We have the means to create reliable measures. We can accurately predict how a student will do on a standardized test. We can input our data into formulas and do mathematical gymnastics to be able to proclaim, “This says I’m OK.” But really, what does it mean? When are we going to get real about how we evaluate the success of our schools? When are we going to use measures that indicate whether kids are prepared to enter the world as productive citizens? Or has this very specific and narrow type of accountability become part of the tradition of schools, much like senior skip days and that one guy who asks too many questions at faculty meetings? Is this just something we are going to keep doing? Dare I ask, should we?

It’d be easy for teachers to just dismiss scores such as this one if the stakes weren’t so high and if it weren’t so time-consuming. Teaching is complicated and hard. And yet, the ways we hold teachers and students accountable have become seemingly more complicated than the work itself. More important, these measures don’t tell us in what ways our schools are working (or not) and what to do about it. We need measures that tell us what we can change and whether the changes we make are producing the intended results. Reliable measures are great. But what we really need are measures that are real.

References

Firestone, W.A. (2014). Teacher evaluation policy and conflicting theories of motivation. Educational Researcher, 43 (2).

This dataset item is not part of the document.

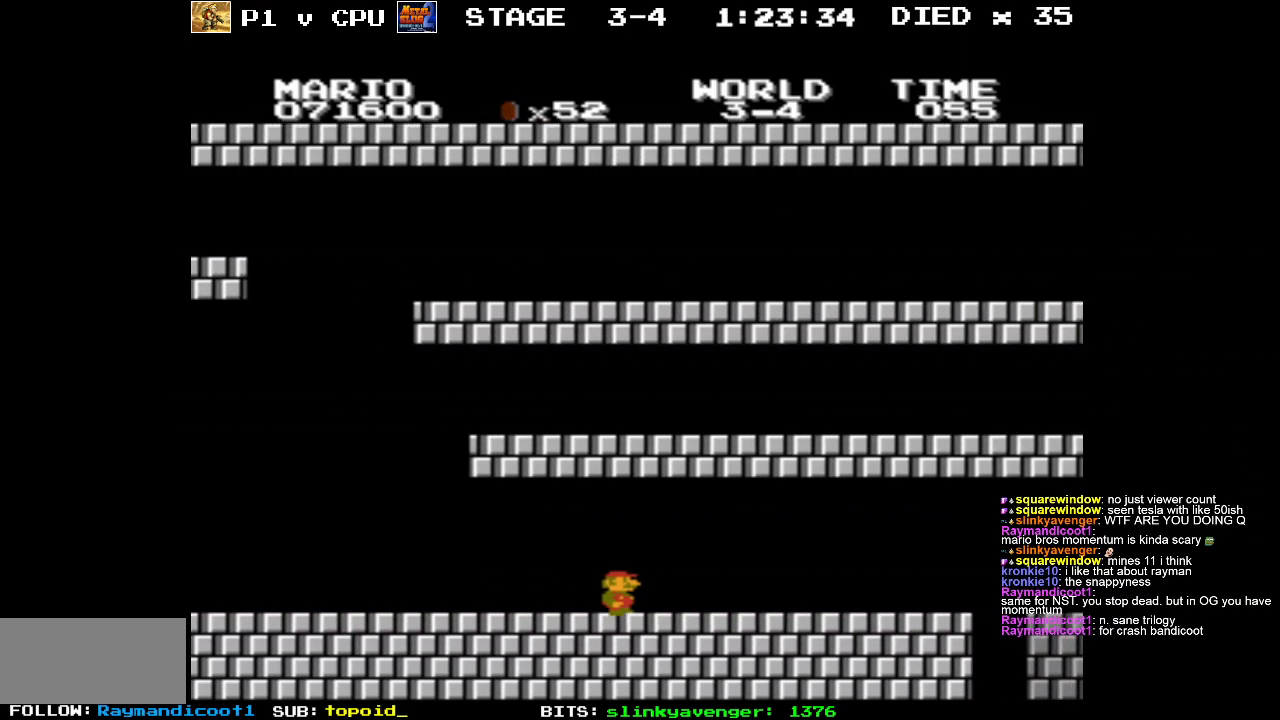
{"buttons": ["B", "DPAD_RIGHT"], "events": []}
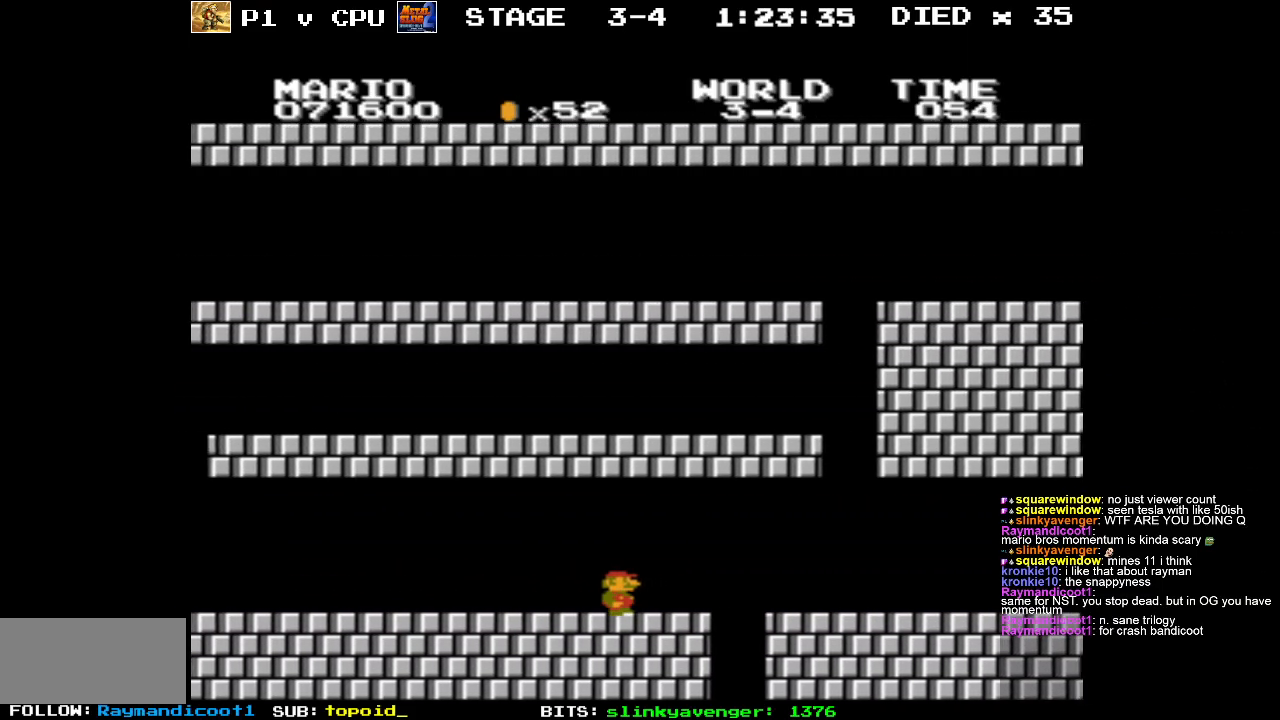
{"buttons": ["B", "DPAD_RIGHT"], "events": []}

Goldhaber, D., Goldschimdt, P., & Tseng, F. (2013). Teacher value-added at the high school level: Different models, different answers? Education Evaluation and Policy Analysis 35 (2).

Grissom, J.A. & Youngs, P. (2016). Improving teacher evaluation systems: Making the most of multiple measures. Teachers College Press.

Smith, W.C. & Kubacka, K. (2017). The emphasis of student test scores in teacher appraisal system. Educational Policy Analysis Archives, 25 (86), 1-29.

This article appears in the December 2022/January 2023 issue of Kappan, Vol. 104, No. 4, pp. 66-67.